The Mississippi did that from the start. In the spring and summer of 1768, Montfort Browne, Lieutenant Governor of Florida, made his way along the lower Mississippi to the area of "the Natches," where he found "the most charming prospects in the world." By the mid-1770s, colonial explorers were following rivers everywhere into the country. They came from central and western New York by way of the Ohio; from Maryland and Virginia by way of the Tennessee; from western North Carolina through gaps and passes in the Appalachians to the Tennessee and Mississippi valleys, along river routes hundreds of miles long.

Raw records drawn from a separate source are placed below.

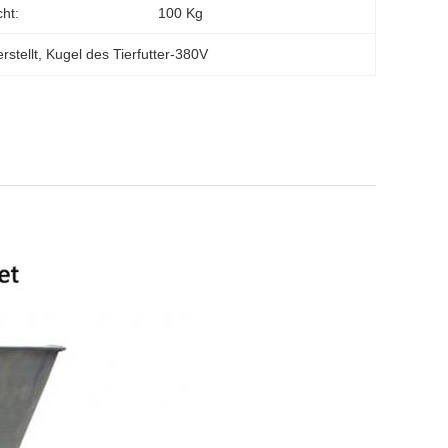
ht:
100 Kg
rstellt
, 
Kugel des Tierfutter-380V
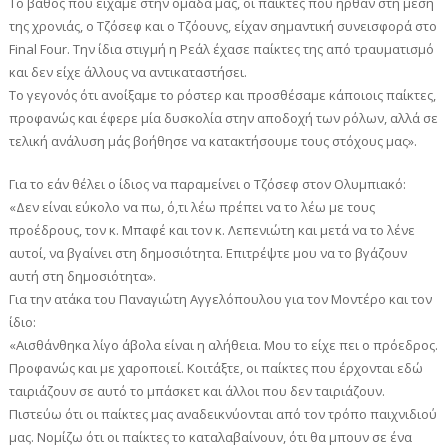
Το βάθος που είχαμε στην ομάδα μας, οι παίκτες που ήρθαν στη μέση
της χρονιάς, ο Τζόσεφ και ο Τζόουνς, είχαν σημαντική συνεισφορά στο
Final Four. Την ίδια στιγμή η Ρεάλ έχασε παίκτες της από τραυματισμό
και δεν είχε άλλους να αντικαταστήσει.
Το γεγονός ότι ανοίξαμε το ρόστερ και προσθέσαμε κάποιοις παίκτες,
προφανώς και έφερε μία δυσκολία στην αποδοχή των ρόλων, αλλά σε
τελική ανάλυση μάς βοήθησε να κατακτήσουμε τους στόχους μας».
Για το εάν θέλει ο ίδιος να παραμείνει ο Τζόσεφ στον Ολυμπιακό:
«Δεν είναι εύκολο να πω, ό,τι λέω πρέπει να το λέω με τους
προέδρους, τον κ. Μπαφέ και τον κ. Λεπενιώτη και μετά να το λένε
αυτοί, να βγαίνει στη δημοσιότητα. Επιτρέψτε μου να το βγάζουν
αυτή στη δημοσιότητα».
Για την ατάκα του Παναγιώτη Αγγελόπουλου για τον Μοντέρο και τον
ίδιο:
«Αισθάνθηκα λίγο άβολα είναι η αλήθεια. Μου το είχε πει ο πρόεδρος.
Προφανώς και με χαροποιεί. Κοιτάξτε, οι παίκτες που έρχονται εδώ
ταιριάζουν σε αυτό το μπάσκετ και άλλοι που δεν ταιριάζουν.
Πιστεύω ότι οι παίκτες μας αναδεικνύονται από τον τρόπο παιχνιδιού
μας. Νομίζω ότι οι παίκτες το καταλαβαίνουν, ότι θα μπουν σε ένα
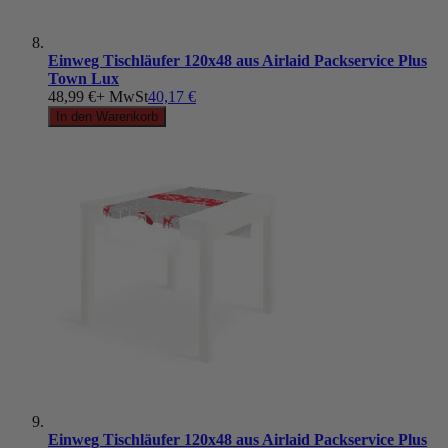
Einweg Tischläufer 120x48 aus Airlaid Packservice Plus
Town Lux
48,99 €
+ MwSt
40,17 €
In den Warenkorb
Einweg Tischläufer 120x48 aus Airlaid Packservice Plus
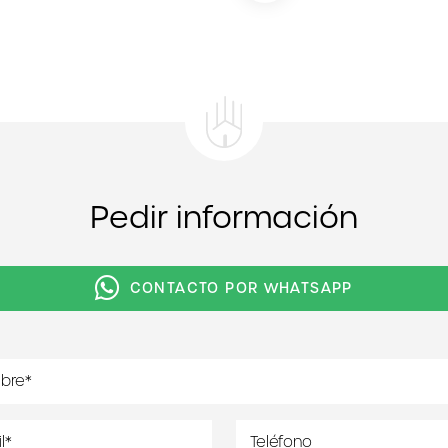
Pedir información
CONTACTO POR WHATSAPP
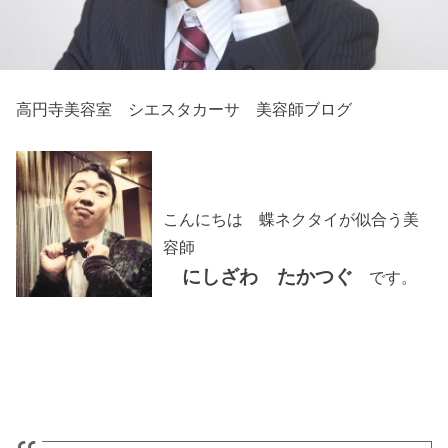
高円寺美容室 シエスタカーサ 美容師ブログ
こんにちは 蝶ネクタイが似合う美
容師
にしざわ たかつぐ
です。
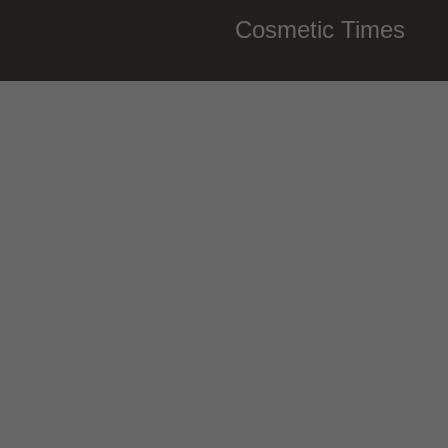
Cosmetic Times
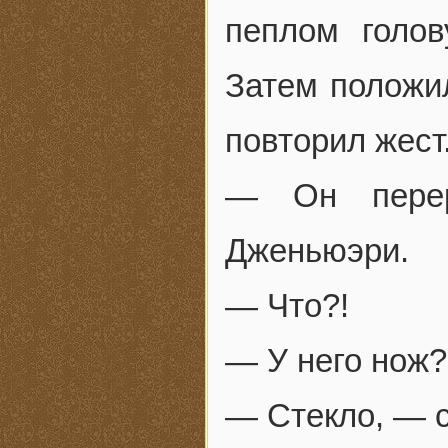
пеплом голо
Затем положил
повторил жест
— Он перер
Дженьюэри.
— Что?!
— У него нож?
— Стекло, — с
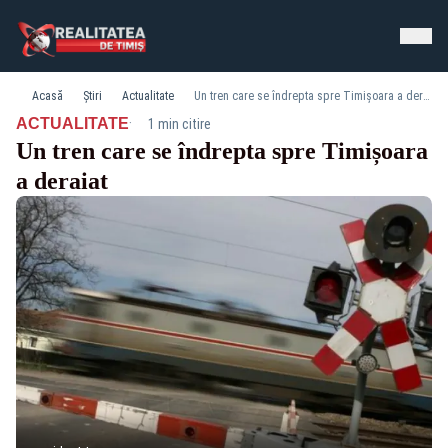
Acasă
Știri
Actualitate
Un tren care se îndrepta spre Timișoara a deraiat
·
ACTUALITATE
1 min citire
Un tren care se îndrepta spre Timișoara
a deraiat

America was created by people riding its rivers--the most fruitful, profitable places to settle lying just around the bend. The country itself was a bend in the river, a story about to be disclosed, a promise of progress--that, of course, and a murder plot. Following rivers with Indian names, the latest Americans could kill off the first. For better and worse, the Old World married the New by a band of water.
No wonder so many American artists have written, sung, painted and even gone round the bend, gone mad, in the name of rivers. In his overboard essay on Huck and Jim, Leslie Fiedler wrote that the river supports "the American dream of isolation afloat." Out of that isolation in motion comes every inspiration, from contemplation (Langston Hughes' "The Negro Speaks of Rivers") to adventure (Hemingway's stories) to despair. The poet John Berryman looked down into the Mississippi and jumped to his death. The river is expanse, but it is also loneliness; Huck finds a loving relationship with Jim, but he is alone in his moral predicament. The American rivers show us a country equally capable of generosity and advancement, and of drowning in freedom.

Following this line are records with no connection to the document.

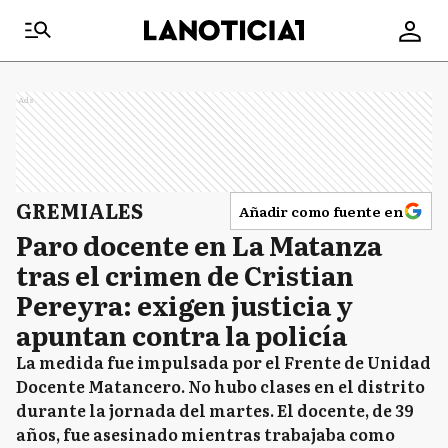
Ads
GREMIALES
Añadir como fuente en
Paro docente en La Matanza
tras el crimen de Cristian
Pereyra: exigen justicia y
apuntan contra la policía
La medida fue impulsada por el Frente de Unidad
Docente Matancero. No hubo clases en el distrito
durante la jornada del martes. El docente, de 39
años, fue asesinado mientras trabajaba como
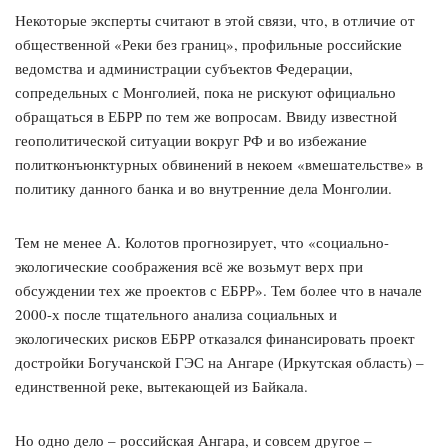
Некоторые эксперты считают в этой связи, что, в отличие от
общественной «Реки без границ», профильные российские
ведомства и администрации субъектов Федерации,
сопредельных с Монголией, пока не рискуют официально
обращаться в ЕБРР по тем же вопросам. Ввиду известной
геополитической ситуации вокруг РФ и во избежание
политконъюнктурных обвинений в некоем «вмешательстве» в
политику данного банка и во внутренние дела Монголии.
Тем не менее А. Колотов прогнозирует, что «социально-
экологические соображения всё же возьмут верх при
обсуждении тех же проектов с ЕБРР». Тем более что в начале
2000-х после тщательного анализа социальных и
экологических рисков ЕБРР отказался финансировать проект
достройки Богучанской ГЭС на Ангаре (Иркутская область) –
единственной реке, вытекающей из Байкала.
Но одно дело – российская Ангара, и совсем другое –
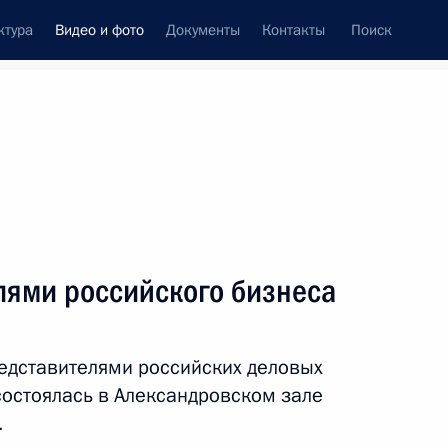
ктура
Видео и фото
Документы
Контакты
Поиск
си
ия, встречи
Встречи со СМИ
январь, 2020
ть следующие материалы
лями российского бизнеса
Совещание по вопросам
редставителями российских деловых
перспективного развития
состоялась в Александровском зале
Военно-Морского Флота
.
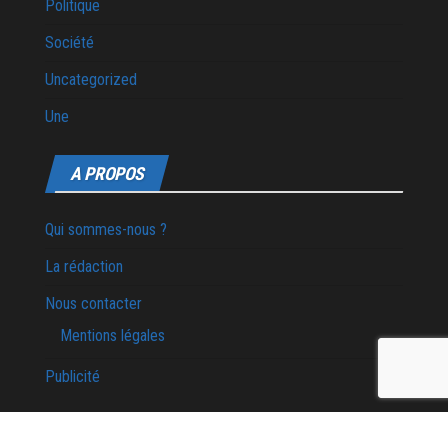
Politique
Société
Uncategorized
Une
A PROPOS
Qui sommes-nous ?
La rédaction
Nous contacter
Mentions légales
Publicité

Ever since the Jordan, people have used rivers to find something (Jim and Huck's escape) or someone (Conrad's Kurtz or Coppola's). But in America rivers have meant more than quests and more than entrances and borders. They have been tests of what the country wanted of its wilderness and of itself--reminders of the beckoning wilderness of the American mind. Water seems always to be where the great national story unfolds--Melville's ocean, Dreiser's lake, Fitzgerald's bay. But as Twain suggested, nothing was ever as deep as the river. The Atlantic becomes transformed into endless boulevards that run back and forth from the sea, offering both the allure and the illusion of eternity, which means that our rivers, like ancient sacred entities, can lead the country wherever it wishes to be led. They have served as the passageways to killing grounds and tyrannies, where the "dark" people have been slaughtered or subdued by the children of "the light." They have allowed robust expansions as agents of social mobility, both vertical and horizontal. They have opened America to its imagination. They have invited exploitation of the natural conditions around them and of themselves--dammed up, dried up. They have allowed for collective and individual moral choice: kill or don't kill. Enslave or set everyone free.

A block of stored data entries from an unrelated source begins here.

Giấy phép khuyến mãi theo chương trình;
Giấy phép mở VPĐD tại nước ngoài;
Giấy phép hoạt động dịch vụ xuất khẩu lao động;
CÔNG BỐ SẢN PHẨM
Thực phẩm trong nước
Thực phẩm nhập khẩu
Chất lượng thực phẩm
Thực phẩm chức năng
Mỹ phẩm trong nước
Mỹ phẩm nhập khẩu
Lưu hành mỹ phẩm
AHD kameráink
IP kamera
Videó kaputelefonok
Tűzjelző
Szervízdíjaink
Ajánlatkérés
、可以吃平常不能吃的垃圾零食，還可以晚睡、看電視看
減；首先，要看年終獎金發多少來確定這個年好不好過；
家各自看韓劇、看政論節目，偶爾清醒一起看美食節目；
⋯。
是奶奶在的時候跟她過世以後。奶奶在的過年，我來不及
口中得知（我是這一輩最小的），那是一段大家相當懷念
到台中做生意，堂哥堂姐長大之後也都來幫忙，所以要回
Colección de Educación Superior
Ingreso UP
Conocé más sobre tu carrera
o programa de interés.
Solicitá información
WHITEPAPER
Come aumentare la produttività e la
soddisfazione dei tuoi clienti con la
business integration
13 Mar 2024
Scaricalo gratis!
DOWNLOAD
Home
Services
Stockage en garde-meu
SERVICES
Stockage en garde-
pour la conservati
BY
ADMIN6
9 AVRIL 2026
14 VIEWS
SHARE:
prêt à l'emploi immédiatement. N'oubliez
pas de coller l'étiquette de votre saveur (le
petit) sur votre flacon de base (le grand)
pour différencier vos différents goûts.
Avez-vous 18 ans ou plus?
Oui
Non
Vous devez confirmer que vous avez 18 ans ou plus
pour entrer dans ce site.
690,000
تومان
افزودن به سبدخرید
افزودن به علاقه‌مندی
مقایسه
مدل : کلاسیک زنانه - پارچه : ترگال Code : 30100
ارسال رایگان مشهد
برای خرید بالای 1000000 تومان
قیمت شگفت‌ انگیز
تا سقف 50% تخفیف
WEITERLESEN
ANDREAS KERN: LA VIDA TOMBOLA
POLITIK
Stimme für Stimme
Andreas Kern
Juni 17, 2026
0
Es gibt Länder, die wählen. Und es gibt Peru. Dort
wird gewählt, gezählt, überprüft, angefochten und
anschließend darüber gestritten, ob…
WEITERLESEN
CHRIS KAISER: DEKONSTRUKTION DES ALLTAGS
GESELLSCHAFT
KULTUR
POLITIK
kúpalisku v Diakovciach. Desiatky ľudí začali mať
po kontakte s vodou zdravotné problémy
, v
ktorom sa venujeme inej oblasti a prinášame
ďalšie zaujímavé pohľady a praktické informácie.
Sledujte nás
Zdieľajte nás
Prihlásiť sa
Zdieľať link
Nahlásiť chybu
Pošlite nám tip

Everything the river offers turns on the idea of America as Eden--an idea no less enchanting today than it was to the colonists. The country finds Eden; the country loses Eden; the country yearns for Eden. In Life on the Mississippi, Twain described his early infatuation with the river's beauty at sunset: "A broad expanse of the river was turned to blood; in the middle distance the red hue brightened into gold through which a solitary log came floating, black and conspicuous; in one place a long, slanting mark lay sparkling upon the water; in another the surface was broken by boiling, tumbling rings, that were as many-tinted as an opal."
Like Adam, he exulted, "The world was new to me." And then he lamented that "a day came when I began to cease noting the glories and the charms which the moon and the sun and the twilight wrought upon the river's face." Yet when he came to write his novel, all the original wonder returned to him: "Once or twice at night we would see a steamboat slipping along in the dark, and now and then she would belch a whole world of sparks up out of her chimbleys, and they would rain down in the river and look awful pretty; then she would turn a corner and her lights would wink out and her powwow shut off and leave the river still again."
America lies around the bend in the river, but it is the bend itself that determines the country's worth. Somewhere in that curve is the capacity to start over and do it right. Somewhere too is Lethe, the river of forgetfulness in which no lesson takes hold. The river carries the country into its sin and grandeur and magnificent contradictions. Deciding to free Jim and himself, Huck says, "All right, then, I'll go to hell," referring to salvation.